Hospital services provider, Aster DM Healthcare has announced a special dividend worth Rs 118 per share on account of the receipt of proceeds from the sale of the GCC business. It said this event will result in a significant distribution of ~80% of the consideration of USD 907.6 million as dividends to its shareholders. Accordingly, the company fixed a record date for the said payout.
In a statement, Aster DM said that the special dividend will be paid within 30 (thirty) days from the date of the declaration i.e. April 23, 2024.

Accordingly, the record date is April 23 for the special dividend. The company will identify eligible shareholders for the payout.
Dr. Azad Moopen, Founder Chairman, of Aster DM Healthcare said, "The current Indian healthcare market looks promising and post segregation now, our efforts will be to dynamically increase our footprint in India. We are making the right investments in our people, innovation and infrastructure to differentiate ourselves and create long-term value for all our stakeholders."
Moopen added, "The dividend to be paid is proof of our commitment to all shareholders. As the company progresses, it will continue to prioritize shareholder interests and make decisions in their best interest towards creating sustained long-term value."
Recently, Aster DM concluded the separation of its India and GCC businesses, under which Affinity Holdings Limited (a wholly subsidiary of the Company) received a cash consideration of $907.6M.
Aster DM also aids that despite this large special dividend, the company will still retain Rs 1500 crore from the sale of GCC business in the reserves under its balance sheet.
Nonetheless, the open family continues to hold the 41.88% stake in the listed entity. Dr. Azad Moopen will remain the Founder Chairman and Ms. Alisha Moopen will remain a director on the board of the Company. The listed entity will be led by Dr Nitish Shetty as Chief Executive Officer, who will focus on the growth of the India business, aimed at creating value for its shareholders.
Shetty said, "The last quarter saw us make significant progress in many aspects, demonstrating our execution strength. We aim to balance shareholder returns with future investments for sustained long-term growth. The dividend distribution plan aims to reward shareholders for their long-held trust and investment in the company. Aster DM Healthcare remains committed to transparency and regulatory compliance throughout the process."
Aster split its India and GCC businesses into two separate entities. The reason behind the 1:2 split of business was to unlock value for the shareholders by allowing both the India and GCC businesses to adopt a market-focused strategy and create sustained long-term growth. Existing shareholders to remain with the listed Indian entity, Aster DM Healthcare Ltd.
As the Indian entity is now separate from its GCC counterpart, the Company plans to add 1700 beds by FY27 through the organic route and will further look for expansion through the inorganic route as well.
Aster in the statement said, "Through both greenfield and brownfield opportunities, the company aim to take its total bed tally in India to 6600+ in the next 3 years and scale up its labs and pharmacy business to emerge as the top 3 integrated healthcare providers in India.
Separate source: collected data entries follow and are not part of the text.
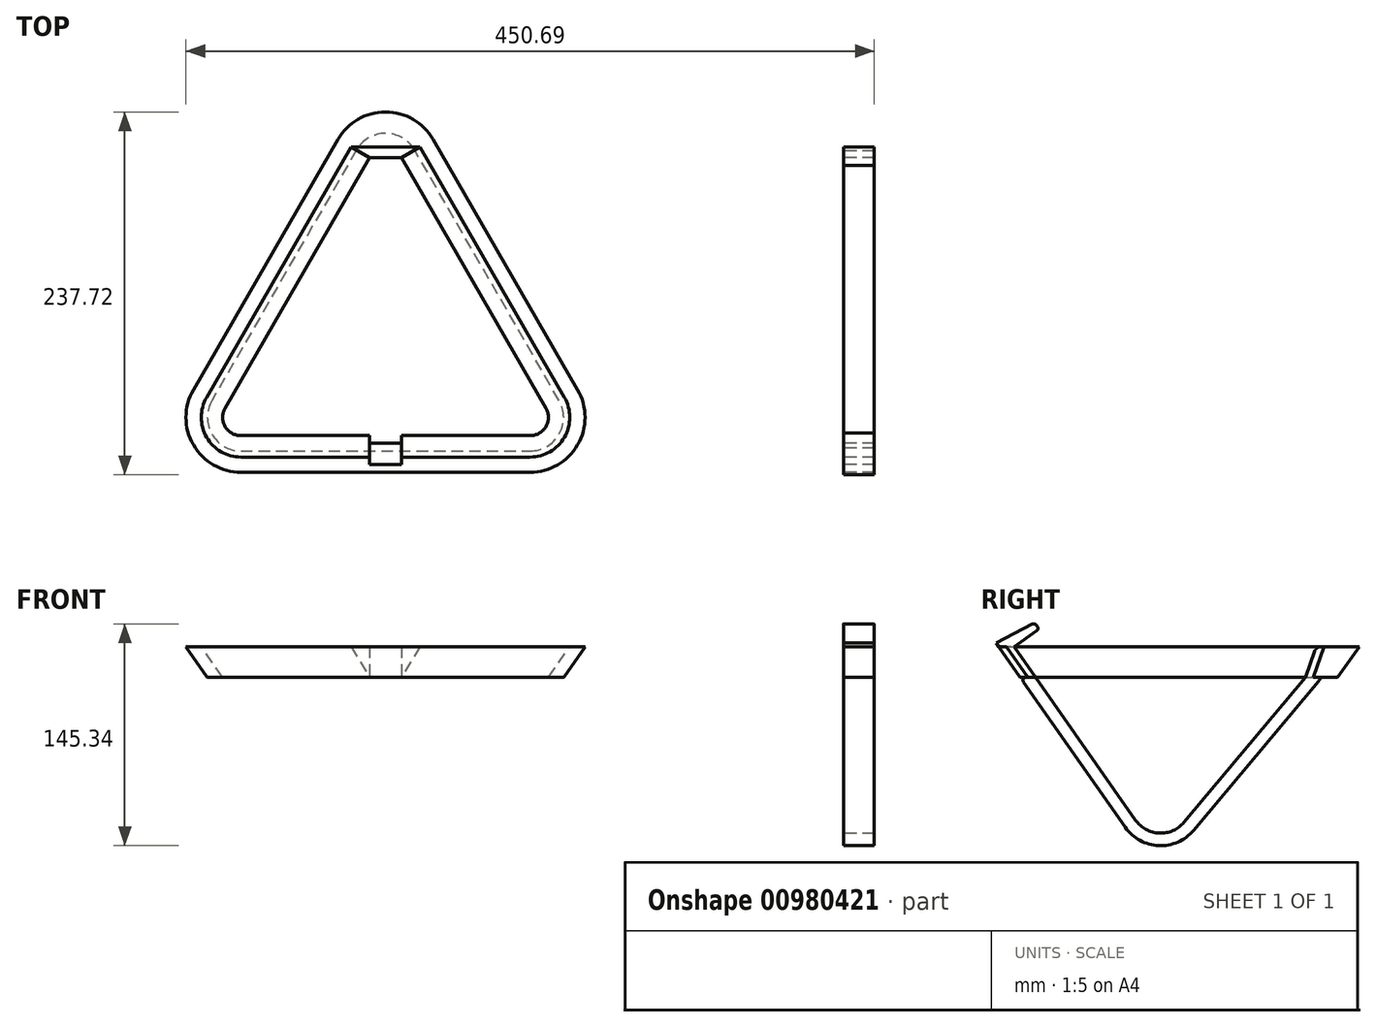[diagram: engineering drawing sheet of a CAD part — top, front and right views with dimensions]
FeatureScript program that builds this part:
annotation { "Feature Type Name" : "Feature", "Feature Type Description" : "" }
export const myFeature = defineFeature(function(context is Context, id is Id, definition is map)
    precondition{}
    {
        {
            var Q0;
            Q0=qCreatedBy(makeId("Top.planeOp"),FACE);
            var sketch = newSketch(context, id + "F0", { "sketchPlane" : qUnion([Q0])});
            skLineSegment(sketch, "E0", {"start": v(-94.69, 0) * mm, "end": v(94.69, 0) * mm});
            skLineSegment(sketch, "E1", {"start": v(105.08, 18) * mm, "end": v(10.4, 182) * mm});
            skLineSegment(sketch, "E2", {"start": v(-10.4, 182) * mm, "end": v(-105.08, 18) * mm});
            skLineSegment(sketch, "E3", {"start": v(0, 200) * mm, "end": v(0, 0) * mm, "construction": true});
            skPoint(sketch, "E4.visualSharp", {"position": v(0, 200) * mm});
            skArc(sketch, "E4.filletArc", {"start": v(10.4, 182) * mm, "mid": v(0, 188) * mm, "end": v(-10.4, 182) * mm});
            skPoint(sketch, "E5.visualSharp", {"position": v(115.47, 0) * mm});
            skArc(sketch, "E5.filletArc", {"start": v(94.69, 0) * mm, "mid": v(105.08, 6) * mm, "end": v(105.08, 18) * mm});
            skPoint(sketch, "E6.visualSharp", {"position": v(-115.47, 0) * mm});
            skArc(sketch, "E6.filletArc", {"start": v(-105.08, 18) * mm, "mid": v(-105.08, 6) * mm, "end": v(-94.69, 0) * mm});
            skArc(sketch, "E7.0", {"start": v(94.69, -10) * mm, "mid": v(113.74, 1) * mm, "end": v(113.74, 23) * mm});
            skArc(sketch, "E7.1", {"start": v(19.05, 187) * mm, "mid": v(0, 198) * mm, "end": v(-19.05, 187) * mm});
            skLineSegment(sketch, "E7.2", {"start": v(-19.05, 187) * mm, "end": v(-113.74, 23) * mm});
            skLineSegment(sketch, "E7.3", {"start": v(113.74, 23) * mm, "end": v(19.05, 187) * mm});
            skArc(sketch, "E7.4", {"start": v(-113.74, 23) * mm, "mid": v(-113.74, 1) * mm, "end": v(-94.69, -10) * mm});
            skLineSegment(sketch, "E7.5", {"start": v(-94.69, -10) * mm, "end": v(94.69, -10) * mm});
            skLineSegment(sketch, "E8", {"start": v(-10.4, 182) * mm, "end": v(10.4, 182) * mm});
            skSolve(sketch);
        }
        {
            var Q0;
            Q0=qCreatedBy(makeId("Right.planeOp"),FACE);
            var sketch = newSketch(context, id + "F1", { "sketchPlane" : qUnion([Q0])});
            skPoint(sketch, "E9.0", {"position": v(0, 0) * mm});
            skPoint(sketch, "E10.0", {"position": v(-10, 0) * mm});
            skLineSegment(sketch, "E11", {"start": v(0, 0) * mm, "end": v(-10, 0) * mm});
            skLineSegment(sketch, "E12", {"start": v(-10, 0) * mm, "end": v(-24, 20) * mm});
            skLineSegment(sketch, "E13", {"start": v(-24, 20) * mm, "end": v(-14, 20) * mm});
            skLineSegment(sketch, "E14", {"start": v(-14, 20) * mm, "end": v(0, 0) * mm});
            skSolve(sketch);
        }
        {
            var Q0;
            Q0=makeQuery(id+"F1.imprint","IMPRINT",FACE,{"disambiguationData":[TD([[makeQuery(id+"F1.imprint","IMPRINT",EDGE,{"derivedFrom":sQuery(id+"F1.wireOp",EDGE,"E11")}),-1.0]])]});
            var Q1;
            Q1=sQuery(id+"F0.wireOp",EDGE,"E0");
            var Q2;
            Q2=sQuery(id+"F0.wireOp",EDGE,"E6.filletArc");
            var Q3;
            Q3=sQuery(id+"F0.wireOp",EDGE,"E2");
            var Q4;
            Q4=sQuery(id+"F0.wireOp",EDGE,"E4.filletArc");
            var Q5;
            Q5=sQuery(id+"F0.wireOp",EDGE,"E1");
            var Q6;
            Q6=sQuery(id+"F0.wireOp",EDGE,"E5.filletArc");
            sweep(context, id + "F2", {"profiles" : qUnion([Q0]), "path" : qUnion([Q1, Q2, Q3, Q4, Q5, Q6])});
        }
        {
            var Q0;
            Q0=makeQuery(id+"F2.opSweep","SWEPT_FACE",FACE,{"disambiguationData":[OSD([sQuery(id+"F0.wireOp",EDGE,"E0"),sQuery(id+"F1.wireOp",EDGE,"E13")])]});
            var sketch = newSketch(context, id + "F3", { "sketchPlane" : qUnion([Q0])});
            skArc(sketch, "E15.0", {"start": v(22.52, 189) * mm, "mid": v(0, 202) * mm, "end": v(-22.52, 189) * mm});
            skLineSegment(sketch, "E16", {"start": v(-22.52, 189) * mm, "end": v(22.52, 189) * mm});
            skSolve(sketch);
        }
        {
            var Q1;
            Q1=makeQuery(id+"F0.imprint","IMPRINT",FACE,{"disambiguationData":[TD([[makeQuery(id+"F0.imprint","IMPRINT",EDGE,{"derivedFrom":sQuery(id+"F0.wireOp",EDGE,"E4.filletArc")}),1.0]])]});
            var Q2;
            Q2=makeQuery(id+"F3.imprint","IMPRINT",FACE,{"disambiguationData":[TD([[makeQuery(id+"F3.imprint","IMPRINT",EDGE,{"derivedFrom":sQuery(id+"F3.wireOp",EDGE,"E15.0")}),1.0]])]});
            loft(context, id + "F4", {"operationType" : NewBodyOperationType.ADD, "sheetProfilesArray" : [{ "sheetProfileEntities" : qUnion([Q1]) }, { "sheetProfileEntities" : qUnion([Q2]) }]});
        }
        {
            var Q0;
            Q0=qCreatedBy(makeId("Right.planeOp"),FACE);
            cPlane(context, id + "F5", {"entities" : qUnion([Q0]), "cplaneType" : CPlaneType.OFFSET, "offset" : 300 * mm, "width" : 150 * mm, "height" : 150 * mm});
        }
        {
            var Q0;
            Q0=qCreatedBy(id+"F5.planeOp",FACE);
            var sketch = newSketch(context, id + "F6", { "sketchPlane" : qUnion([Q0])});
            skLineSegment(sketch, "E17.0", {"start": v(182, 0) * mm, "end": v(189, 20) * mm});
            skLineSegment(sketch, "E18.0", {"start": v(-24, 20) * mm, "end": v(-10, 0) * mm, "construction": true});
            skLineSegment(sketch, "E19.0", {"start": v(0, 0) * mm, "end": v(-14, 20) * mm, "construction": true});
            skLineSegment(sketch, "E20.0", {"start": v(187, 0) * mm, "end": v(198, 0) * mm, "construction": true});
            skLineSegment(sketch, "E21", {"start": v(189, 20) * mm, "end": v(186.84, 20) * mm});
            skLineSegment(sketch, "E22", {"start": v(183.06, 17.32) * mm, "end": v(177, 0) * mm});
            skLineSegment(sketch, "E23", {"start": v(177, 0) * mm, "end": v(97.27, -95.02) * mm});
            skLineSegment(sketch, "E24", {"start": v(65.56, -93.64) * mm, "end": v(0, 0) * mm});
            skLineSegment(sketch, "E25", {"start": v(182, 0) * mm, "end": v(187.7, 0) * mm});
            skLineSegment(sketch, "E26", {"start": v(187.7, 0) * mm, "end": v(185.54, -2.57) * mm, "construction": true});
            skLineSegment(sketch, "E27", {"start": v(58.85, -98.33) * mm, "end": v(-7.8, -3.15) * mm});
            skPoint(sketch, "E28.visualSharp", {"position": v(80.51, -114.99) * mm});
            skArc(sketch, "E28.filletArc", {"start": v(65.56, -93.64) * mm, "mid": v(81.08, -102.15) * mm, "end": v(97.27, -95.02) * mm});
            skPoint(sketch, "E29.visualSharp", {"position": v(79.93, -128.43) * mm});
            skArc(sketch, "E29.filletArc", {"start": v(58.85, -98.33) * mm, "mid": v(80.72, -110.33) * mm, "end": v(103.54, -100.29) * mm});
            skLineSegment(sketch, "E30", {"start": v(32.78, -46.82) * mm, "end": v(26.07, -51.52) * mm, "construction": true});
            skLineSegment(sketch, "E31", {"start": v(137.13, -47.51) * mm, "end": v(143.4, -52.78) * mm, "construction": true});
            skLineSegment(sketch, "E32", {"start": v(81.08, -102.15) * mm, "end": v(80.72, -110.33) * mm, "construction": true});
            skPoint(sketch, "E33.visualSharp", {"position": v(184, 20) * mm});
            skArc(sketch, "E33.filletArc", {"start": v(186.84, 20) * mm, "mid": v(184.53, 19.26) * mm, "end": v(183.06, 17.32) * mm});
            skArc(sketch, "E34", {"start": v(185.54, -2.57) * mm, "mid": v(186.23, -1.37) * mm, "end": v(186.47, 0) * mm});
            skLineSegment(sketch, "E35", {"start": v(185.54, -2.57) * mm, "end": v(103.54, -100.29) * mm});
            skLineSegment(sketch, "E36", {"start": v(0, 0) * mm, "end": v(-14, 20) * mm});
            skLineSegment(sketch, "E37", {"start": v(-14, 20) * mm, "end": v(0.74, 30.32) * mm});
            skLineSegment(sketch, "E38", {"start": v(1.23, 33.1) * mm, "end": v(0.52, 34.13) * mm});
            skLineSegment(sketch, "E39", {"start": v(-2.04, 34.76) * mm, "end": v(-25.72, 22.46) * mm});
            skLineSegment(sketch, "E40", {"start": v(-25.72, 22.46) * mm, "end": v(-24, 20) * mm});
            skLineSegment(sketch, "E41", {"start": v(-5, 0) * mm, "end": v(-19, 20) * mm});
            skLineSegment(sketch, "E42", {"start": v(-19, 20) * mm, "end": v(-24, 20) * mm});
            skLineSegment(sketch, "E43", {"start": v(-5, 0) * mm, "end": v(-6.16, 0) * mm});
            skLineSegment(sketch, "E44", {"start": v(0, 0) * mm, "end": v(-5, 0) * mm, "construction": true});
            skPoint(sketch, "E45.visualSharp", {"position": v(-10, 0) * mm});
            skArc(sketch, "E45.filletArc", {"start": v(-6.16, 0) * mm, "mid": v(-7.93, -1.08) * mm, "end": v(-7.8, -3.15) * mm});
            skPoint(sketch, "E46.visualSharp", {"position": v(2.38, 31.47) * mm});
            skArc(sketch, "E46.filletArc", {"start": v(0.74, 30.32) * mm, "mid": v(1.56, 31.62) * mm, "end": v(1.23, 33.1) * mm});
            skPoint(sketch, "E47.visualSharp", {"position": v(-0.49, 35.57) * mm});
            skArc(sketch, "E47.filletArc", {"start": v(0.52, 34.13) * mm, "mid": v(-0.65, 34.93) * mm, "end": v(-2.04, 34.76) * mm});
            skSolve(sketch);
        }
        {
            var Q0;
            Q0 = qSketchRegion(id + "F6", true);
            extrude(context, id + "F7", {"entities" : qUnion([Q0]), "depth" : 20 * mm, "offsetDistance" : 25 * mm});
        }
        {
            var Q0;
            Q0=qCreatedBy(makeId("Right.planeOp"),FACE);
            var sketch = newSketch(context, id + "F8", { "sketchPlane" : qUnion([Q0])});
            skLineSegment(sketch, "E48.0", {"start": v(-5, 0) * mm, "end": v(-19, 20) * mm});
            skLineSegment(sketch, "E49", {"start": v(-19, 20) * mm, "end": v(-9, 20) * mm});
            skLineSegment(sketch, "E50", {"start": v(-9, 20) * mm, "end": v(5, 0) * mm});
            skLineSegment(sketch, "E51", {"start": v(5, 0) * mm, "end": v(-5, 0) * mm});
            skSolve(sketch);
        }
        {
            var Q0;
            Q0 = qSketchRegion(id + "F8", true);
            extrude(context, id + "F9", {"entities" : qUnion([Q0]), "operationType" : NewBodyOperationType.REMOVE, "endBound" : BoundingType.SYMMETRIC, "oppositeDirection" : true, "depth" : 21 * mm, "offsetDistance" : 25 * mm});
        }
    });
The plan will encompass a mix of brownfield and greenfield projects, including the upcoming Aster Capital in Trivandrum, and Aster MIMS Kasargod and adding bed capacity to the existing hospitals. The Company will also be looking at potential markets such as Maharashtra and Uttar Pradesh. The capital allocation for this expansion is in the range of 1000cr."
At the latest, Prabhudas Lilladher has suggested buying Aster DM Healthcare. In its research note, the brokerage said, "Our ASTER DM Healthcare (ASTERDM) India EBITDA stands increased by 4-5% for FY25 and FY26 as we factor in higher operating margins. This has been aided by gross margin expansion, occupancy scale-up and faster ramp-up in its Whitefield new unit. ASTERDM India's EBITDA increased sharply over the last 3 years (30% CAGR over FY20-23) and growth momentum continued in FY24 with ~30% YoY growth. We estimate 29% pre-IND AS EBITDA CAGR from India business over FY24-26E aided by scale-up in margins, healthy ARPOB and bed additions."
Further, Prabhuda notes, "adjusted for GCC and minority stake, the India business is trading at 17x EV/EBITDA on FY26E respectively which is at 15- 40% discount to listed peers. We believe such a steep discount is unwarranted given a similar growth profile. We maintain a 'BUY' rating with a revised TP of Rs515 (earlier Rs. 500) valuing the Indian hospital segment at 22x EV/EBITDA on FY26E EBITDA. Timely closure of GCC divestment and utilization of proceeds will be key monitorable in the near term."
Disclaimer: The recommendations made above are by market analysts and are not advised by either the author or Greynium Information Technologies. The author, nor the brokerage firm nor Greynium would be liable for any losses caused as a result of decisions based on this write-up. Goodreturns.in advises users to consult with certified experts before making any investment decision.